Juno – an unexpected pro-life message

February 10, 2008

I went to see the much talked about low budget movie “Juno” this week and came away touched by the story and encouraged that Hollywood has produced a movie that at least implicitly is pro-life. Sixteen-year-old Juno MacGuff (played by Ellen Page) is a geeky, funny and unusual teenager who has one-off sex with an equally geeky boy, Paulie Bleeker (played by Michael Cera), and the outcome is an unwanted pregnancy.


Her first reaction and the expectation of most people around her is that a termination is the only answer. She looks for an appropriate abortion clinic and sets out alone to terminate her pregnancy at 12 weeks. At the door she finds a Christian classmate acting as a lone picket at the clinic. Su-Chin (played by Valerie Tian) is standing with a placard proclaiming “All babies want to get borned” (sic). A lone Christian chanting to anyone who would listen that abortion is wrong. Juno speaks to her and tries to work her way past hoping her classmate might not realise why she’s there. As she slips by her classmate blurts out somewhat incoherently that her child would have a heartbeat and fingernails. “It has fingernails?” Juno replies, hesitates, and then walks in.

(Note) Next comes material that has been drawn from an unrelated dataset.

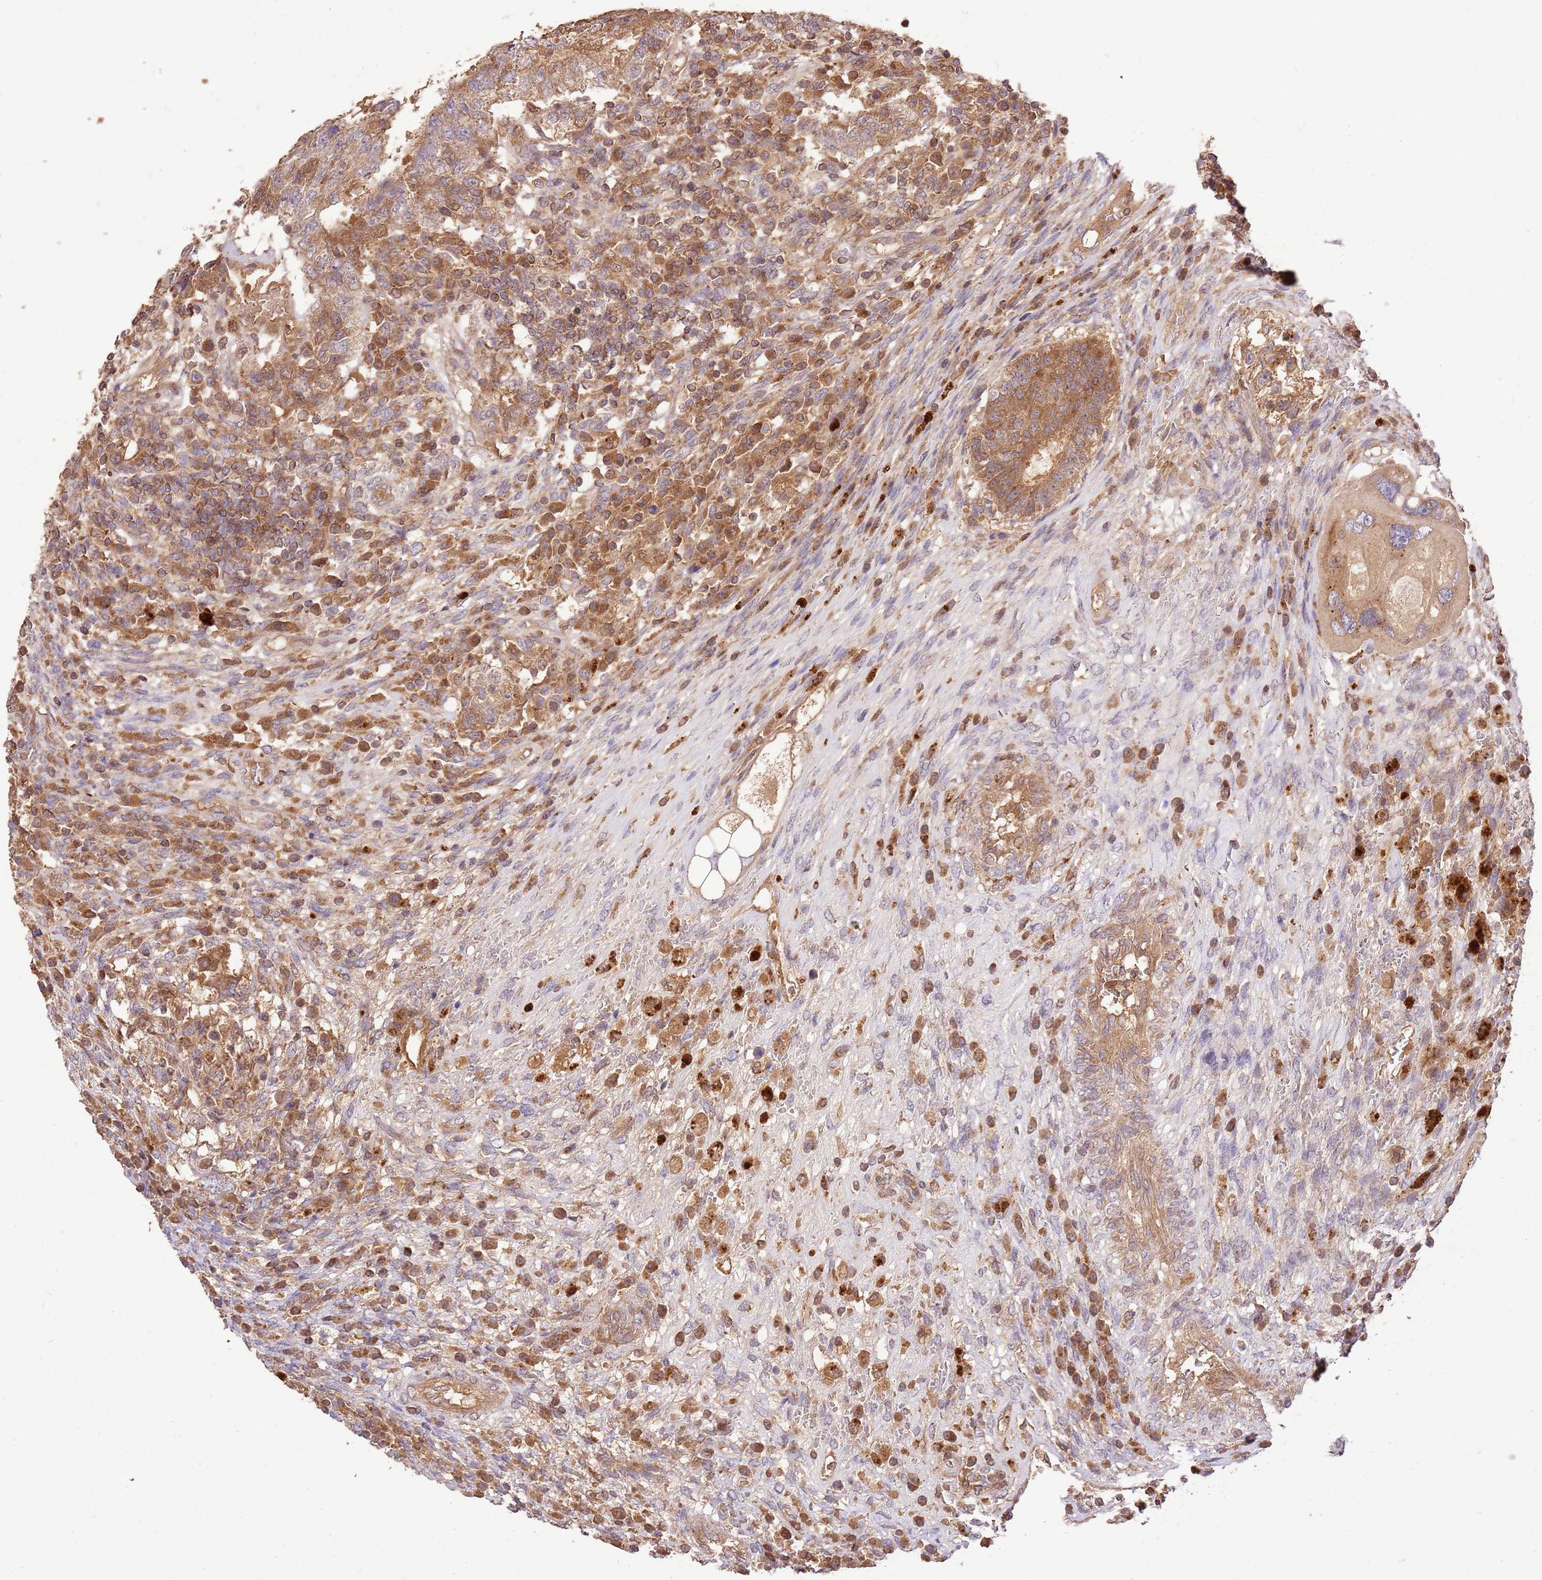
{"staining": {"intensity": "moderate", "quantity": ">75%", "location": "cytoplasmic/membranous"}, "tissue": "testis cancer", "cell_type": "Tumor cells", "image_type": "cancer", "snomed": [{"axis": "morphology", "description": "Carcinoma, Embryonal, NOS"}, {"axis": "topography", "description": "Testis"}], "caption": "Protein staining of testis embryonal carcinoma tissue demonstrates moderate cytoplasmic/membranous expression in about >75% of tumor cells.", "gene": "LRRC28", "patient": {"sex": "male", "age": 26}}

The abortion clinic is almost a caricature with a zany teenager at reception offering her forms to fill out and some free condoms. After an awkward exchange Juno leaves the clinic and returns home having decided that she couldn’t go through with the abortion.

The rest of the movie revolves around Juno working through the news that she is to have a baby with her friends, family and school-mates, and her efforts to choose suitable parents to adopt her child.

Many Christians will find things in this movie that that they don’t like. Like the language so typical of teenage life. Juno won’t be seen as the ideal role model for most Christian parents, but her recognition that she needs to live with the consequences of her actions, that she is unsuitable as a parent, and that her child should be placed in the hands of a couple able to take good care of him or her, is all positive. The wonderful character of Juno created by Ellen Page is the real strength of this movie, but it is also a wonderful screenplay that is well acted by all and well directed.

This is the fourth in a series of four hollywood movies in the last year that have had an implicitly pro-life message - “Waitress”, “Knocked up”, “Bella” and now “Juno”. In the three previous movies a married woman chooses to keep the child of an unwanted pregnancy with an abusive husband, a 20 year old decides to reject her mother’s advice to “take care of it”, and a single woman who is finding life tough decides against termination when a friend offers to help her. While none of these movies have been anti abortion, they have all had women who have decided against abortion and value the life of the unborn child above their own circumstances.

In the case of Juno, we see a young woman facing up to her responsibilities after having been confronted by the simple truth that her unborn child had fingernails and a heart beat at 12 weeks. The Pro-life movement has always argued that when woman are confronted with the facts concerning the unborn child as well as well as the details of what happens with an abortion, that there is a chance that they will be challenged to reconsider. It is refreshing to have a movie that subtly celebrates life, rather than the more common practice of promoting the right of women to choose what is done with their bodies, with no consideration of the unborn child. If you’re not sure whether this is for you have a look at the movie trailer first, but I’d recommend it as a movie that is memorable at multiple levels.